- What the task asks: Please copy the data exactly as it stands, minus the images.

- Stored data:
-*-

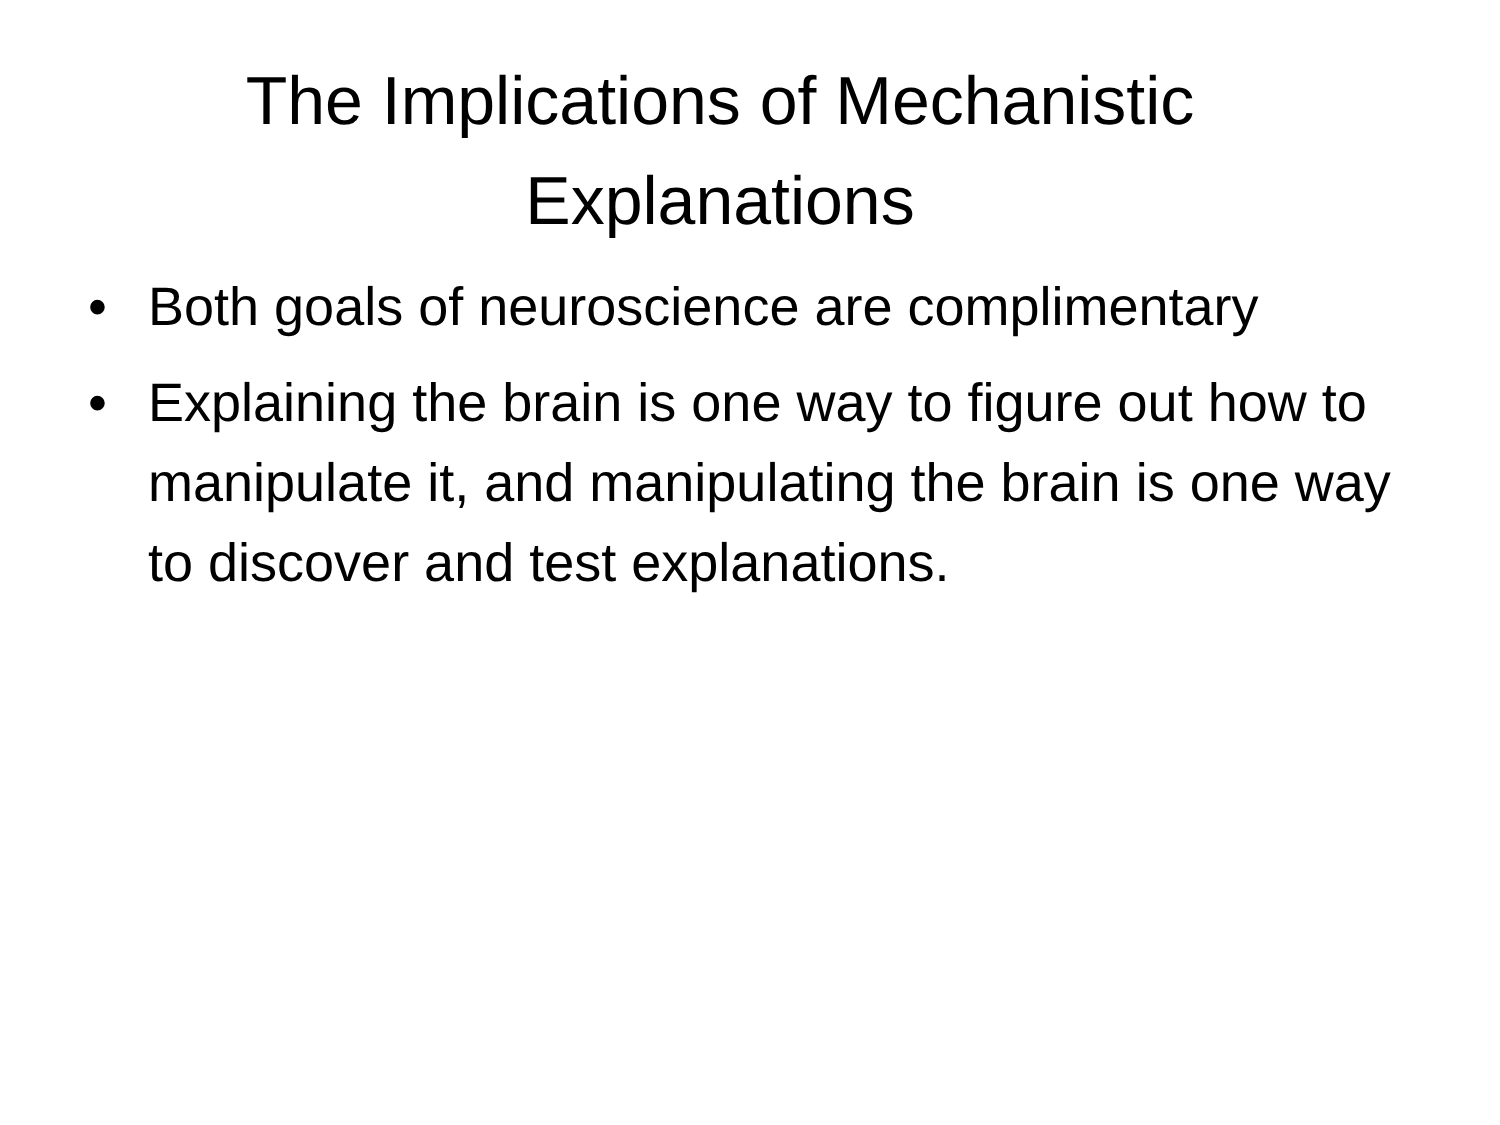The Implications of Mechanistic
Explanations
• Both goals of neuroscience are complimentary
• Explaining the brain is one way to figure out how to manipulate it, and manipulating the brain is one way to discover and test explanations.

-*-

- Answer below:
The Implications of Mechanistic
Explanations
• Both goals of neuroscience are complimentary
• Explaining the brain is one way to figure out how to manipulate it, and manipulating the brain is one way to discover and test explanations.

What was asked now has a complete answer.